How does CP-related pain affect your ... - Chronic Pancreati...
How does CP-related pain affect your mood, or that of the person your care for? (Select all that apply)
It makes one irritable and cranky.
It only happened the one time, being sick bringing up a bit of pancreas at a time, for a week, I cannot drink alcohol [never tried again] although I had not been drinking for 3 years, before then, that was it no more drinking?

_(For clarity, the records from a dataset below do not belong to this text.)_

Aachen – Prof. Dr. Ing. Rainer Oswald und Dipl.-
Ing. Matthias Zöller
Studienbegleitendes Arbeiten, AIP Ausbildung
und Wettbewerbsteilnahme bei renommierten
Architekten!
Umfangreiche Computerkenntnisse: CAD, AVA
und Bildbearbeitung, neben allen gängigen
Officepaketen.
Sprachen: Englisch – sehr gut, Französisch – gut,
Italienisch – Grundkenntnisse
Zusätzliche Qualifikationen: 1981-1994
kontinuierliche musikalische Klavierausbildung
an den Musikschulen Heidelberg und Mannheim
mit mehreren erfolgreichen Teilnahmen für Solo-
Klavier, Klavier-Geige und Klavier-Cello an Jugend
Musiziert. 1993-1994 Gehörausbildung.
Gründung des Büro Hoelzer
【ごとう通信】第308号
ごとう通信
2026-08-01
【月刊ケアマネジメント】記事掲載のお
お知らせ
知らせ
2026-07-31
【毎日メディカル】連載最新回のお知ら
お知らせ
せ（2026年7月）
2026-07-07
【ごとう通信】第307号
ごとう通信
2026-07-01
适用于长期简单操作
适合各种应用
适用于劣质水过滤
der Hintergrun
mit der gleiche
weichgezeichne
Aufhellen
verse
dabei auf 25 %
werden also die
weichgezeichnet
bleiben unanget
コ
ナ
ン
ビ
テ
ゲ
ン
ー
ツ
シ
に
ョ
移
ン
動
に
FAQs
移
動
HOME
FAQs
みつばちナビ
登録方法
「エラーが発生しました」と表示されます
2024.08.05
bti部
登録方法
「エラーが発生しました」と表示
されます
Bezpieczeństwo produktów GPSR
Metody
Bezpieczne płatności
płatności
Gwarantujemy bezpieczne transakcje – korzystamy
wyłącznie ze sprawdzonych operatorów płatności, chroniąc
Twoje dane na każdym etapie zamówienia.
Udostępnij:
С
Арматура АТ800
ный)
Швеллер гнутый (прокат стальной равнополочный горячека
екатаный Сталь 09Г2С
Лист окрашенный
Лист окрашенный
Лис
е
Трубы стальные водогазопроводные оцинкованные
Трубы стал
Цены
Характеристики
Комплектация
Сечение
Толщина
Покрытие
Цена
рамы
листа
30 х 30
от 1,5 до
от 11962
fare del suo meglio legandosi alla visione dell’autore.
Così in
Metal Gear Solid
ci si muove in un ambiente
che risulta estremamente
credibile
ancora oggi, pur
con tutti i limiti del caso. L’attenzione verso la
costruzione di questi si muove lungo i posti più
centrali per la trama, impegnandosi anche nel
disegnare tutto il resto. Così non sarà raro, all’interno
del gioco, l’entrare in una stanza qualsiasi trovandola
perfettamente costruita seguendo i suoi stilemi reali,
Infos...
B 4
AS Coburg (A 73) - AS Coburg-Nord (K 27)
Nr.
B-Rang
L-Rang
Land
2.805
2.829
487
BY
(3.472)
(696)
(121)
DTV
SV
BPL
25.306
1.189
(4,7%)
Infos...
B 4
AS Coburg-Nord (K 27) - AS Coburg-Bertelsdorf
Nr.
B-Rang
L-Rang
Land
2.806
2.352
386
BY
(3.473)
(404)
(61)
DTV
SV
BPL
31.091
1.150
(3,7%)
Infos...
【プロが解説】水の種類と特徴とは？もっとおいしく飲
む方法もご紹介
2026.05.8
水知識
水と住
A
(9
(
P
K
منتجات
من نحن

For some reason I had pancreatitis this morning. I haven't had any attacks for some time. Today it started with my completely soaking the bed with sweat, then the pain started. It started just under my sternum then radiated to my back, where it spread mostly to the left side. It lasted for about 2 hours. I feel alone because I have A LOT of health issues and I don't want to let other people know I have another so I keep it to myself - although I do find that makes me sad - I'm not good at bearing things alone. I feel angry and frustrated because I think 'i haven't had this for ages, I thought it had gone, but it's just proved it's back. It then scares me because I worry it has got worse
It makes so much pain I just grab my heating pad and hide under the covers because it hurts so bad. It hurts so bad that I can not talk. I can just cry and lie with my heating pad. It frustrates me that it happens so much.
Definitely makes you irritable. Over the years when I was grouchy, my husband got to the point he automatically asked, "Are you hurting today?" He knew how it made me irritable.